→ **Problem to work on**: Whenever the string "Write" appears in a line below, please copy the line out.

→ **Data extract**:
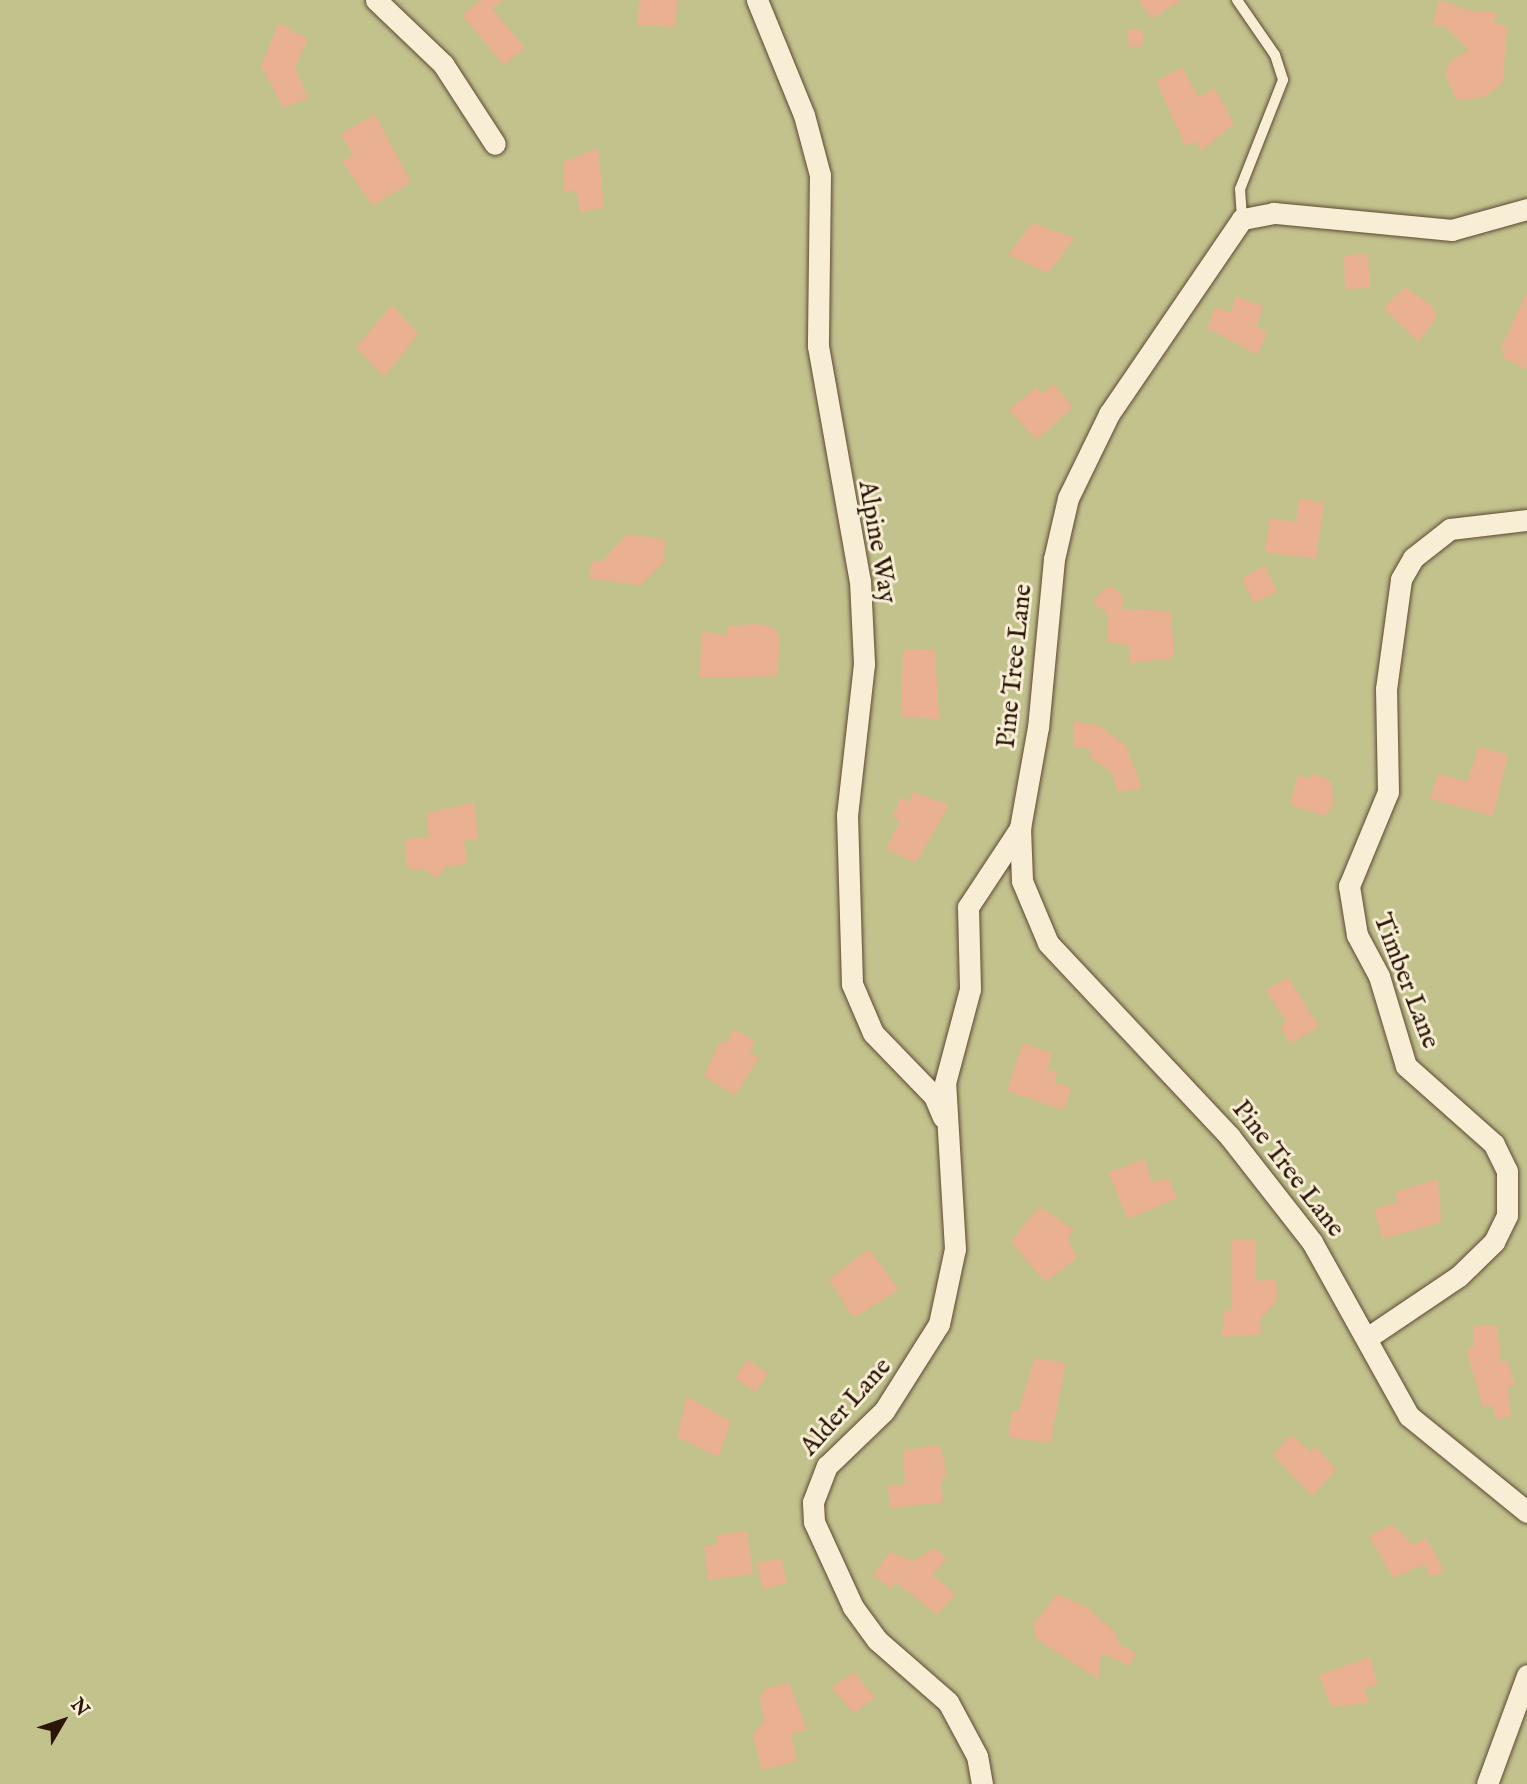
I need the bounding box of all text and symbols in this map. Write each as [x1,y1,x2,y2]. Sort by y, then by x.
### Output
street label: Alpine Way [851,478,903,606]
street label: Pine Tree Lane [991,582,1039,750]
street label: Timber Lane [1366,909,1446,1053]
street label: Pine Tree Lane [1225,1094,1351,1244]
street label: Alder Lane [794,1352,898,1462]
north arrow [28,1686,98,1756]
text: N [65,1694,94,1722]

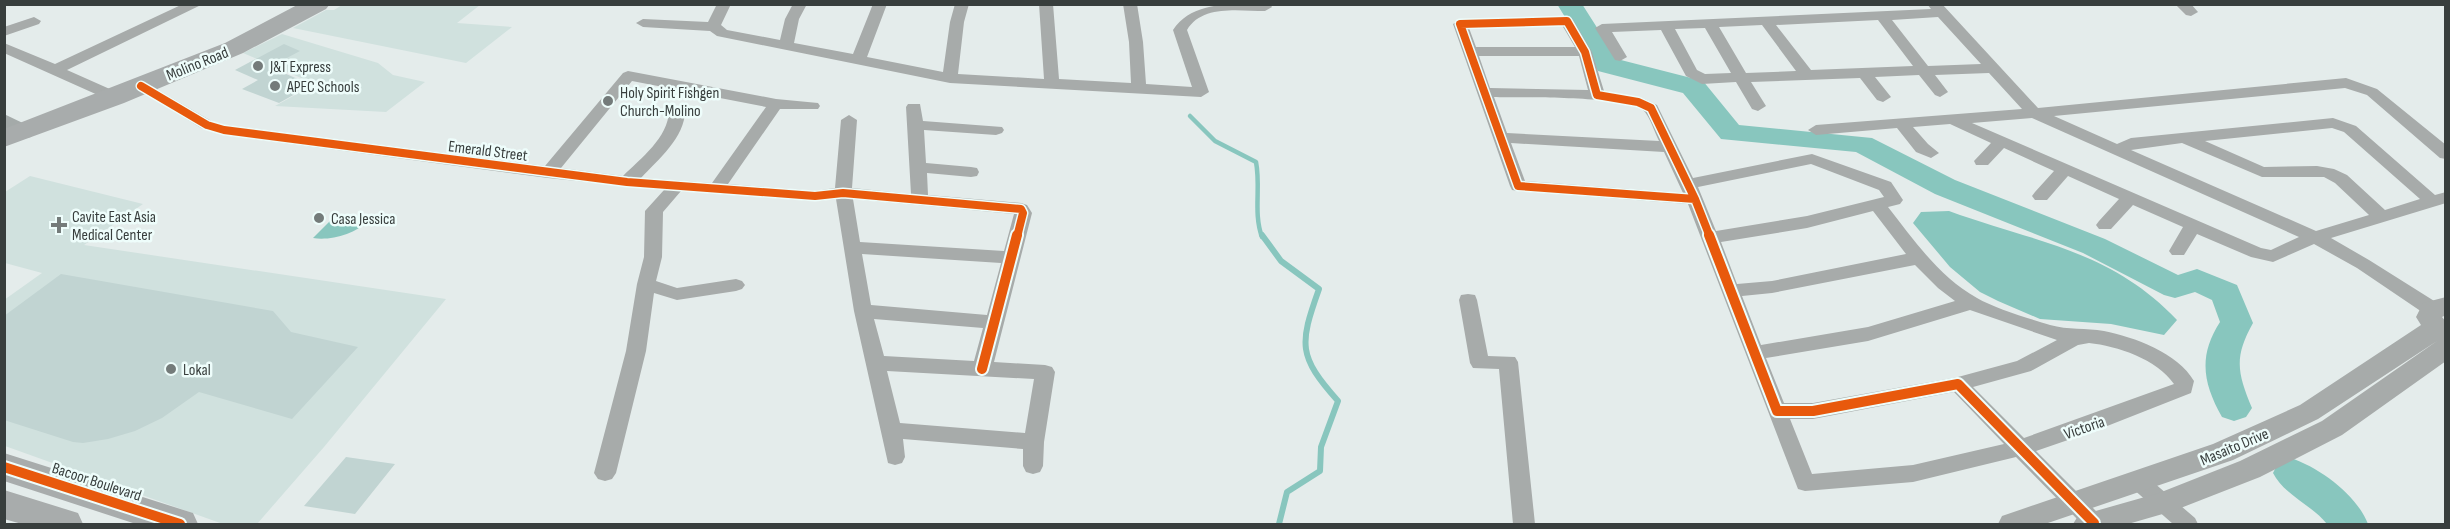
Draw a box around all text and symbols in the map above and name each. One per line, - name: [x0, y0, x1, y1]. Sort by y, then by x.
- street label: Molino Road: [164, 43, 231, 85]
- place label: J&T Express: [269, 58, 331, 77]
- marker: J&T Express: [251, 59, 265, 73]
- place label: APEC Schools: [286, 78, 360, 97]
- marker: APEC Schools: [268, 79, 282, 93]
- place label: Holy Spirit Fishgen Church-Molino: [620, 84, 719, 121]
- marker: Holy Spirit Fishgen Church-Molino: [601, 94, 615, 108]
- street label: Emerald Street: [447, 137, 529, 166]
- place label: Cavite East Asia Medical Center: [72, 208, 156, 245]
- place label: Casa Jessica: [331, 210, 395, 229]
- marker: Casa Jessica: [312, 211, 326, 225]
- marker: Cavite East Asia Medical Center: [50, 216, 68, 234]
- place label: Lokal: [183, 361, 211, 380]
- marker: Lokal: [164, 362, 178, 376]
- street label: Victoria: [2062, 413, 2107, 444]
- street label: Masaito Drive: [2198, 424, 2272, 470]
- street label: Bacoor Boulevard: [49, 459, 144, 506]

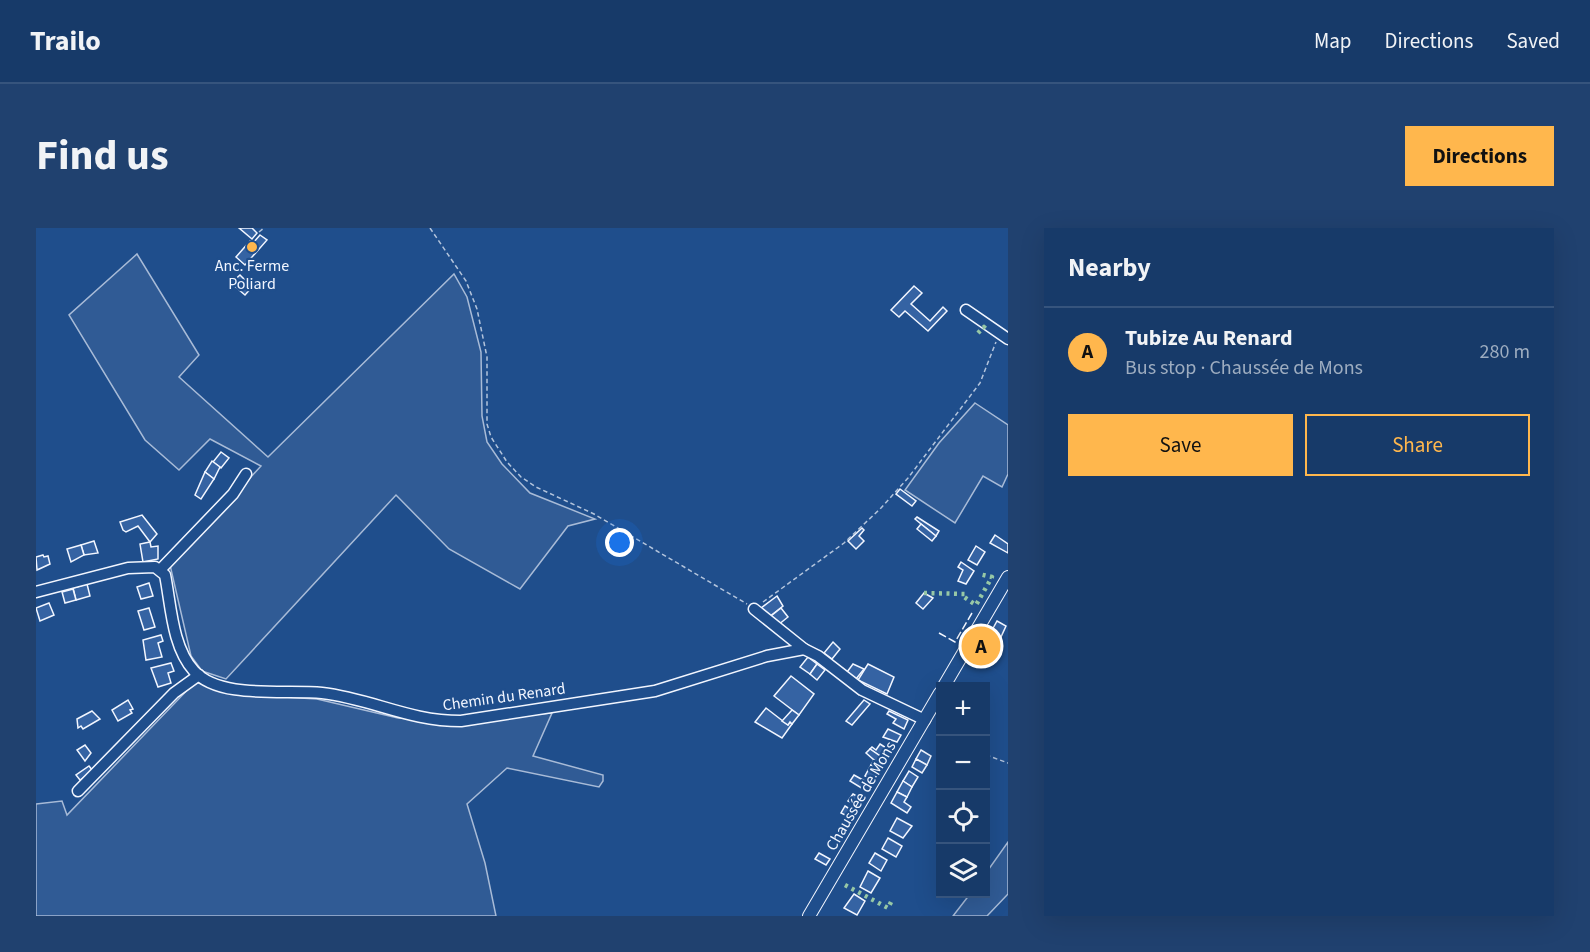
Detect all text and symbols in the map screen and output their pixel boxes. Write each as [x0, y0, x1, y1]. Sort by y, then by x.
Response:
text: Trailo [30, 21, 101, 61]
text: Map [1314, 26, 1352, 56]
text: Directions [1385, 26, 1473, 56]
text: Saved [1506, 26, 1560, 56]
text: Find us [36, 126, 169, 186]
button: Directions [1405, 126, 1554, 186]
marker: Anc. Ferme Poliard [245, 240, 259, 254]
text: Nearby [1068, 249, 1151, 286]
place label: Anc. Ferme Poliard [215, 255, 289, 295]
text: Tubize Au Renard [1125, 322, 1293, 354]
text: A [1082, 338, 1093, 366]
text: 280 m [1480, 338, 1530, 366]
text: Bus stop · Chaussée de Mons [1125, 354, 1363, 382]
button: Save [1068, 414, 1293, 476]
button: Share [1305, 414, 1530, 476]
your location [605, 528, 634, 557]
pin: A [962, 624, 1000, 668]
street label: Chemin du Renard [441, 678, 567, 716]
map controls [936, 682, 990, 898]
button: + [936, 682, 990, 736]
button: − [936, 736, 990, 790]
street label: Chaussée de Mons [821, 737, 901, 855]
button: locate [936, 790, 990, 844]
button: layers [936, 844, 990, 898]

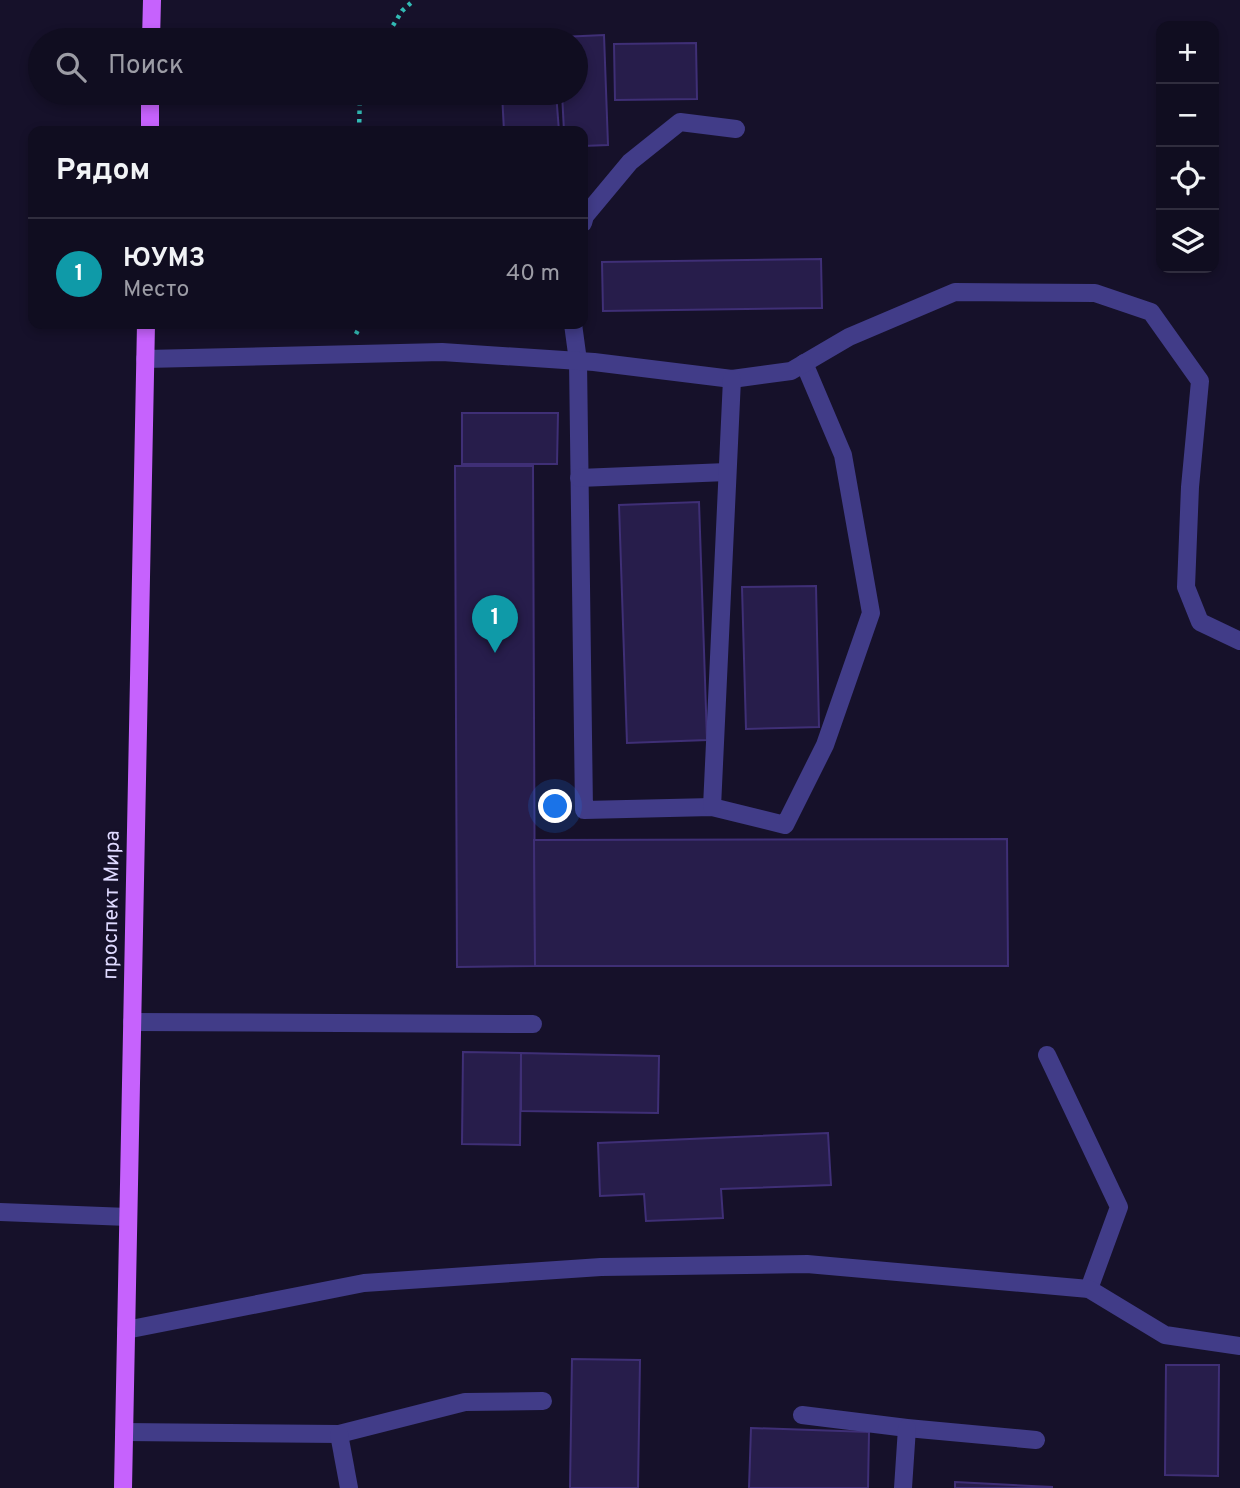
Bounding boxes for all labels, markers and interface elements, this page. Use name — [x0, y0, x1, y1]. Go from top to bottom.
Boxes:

→ **Exercise answer**:
I need the bounding box of all text and symbols in this map. Write each as [x1,y1,x2,y2]. Sort by y, then by x.
Detect all text and symbols in the map screen and output their pixel boxes. Write each as [x0, y0, x1, y1]. Sort by y, then by x.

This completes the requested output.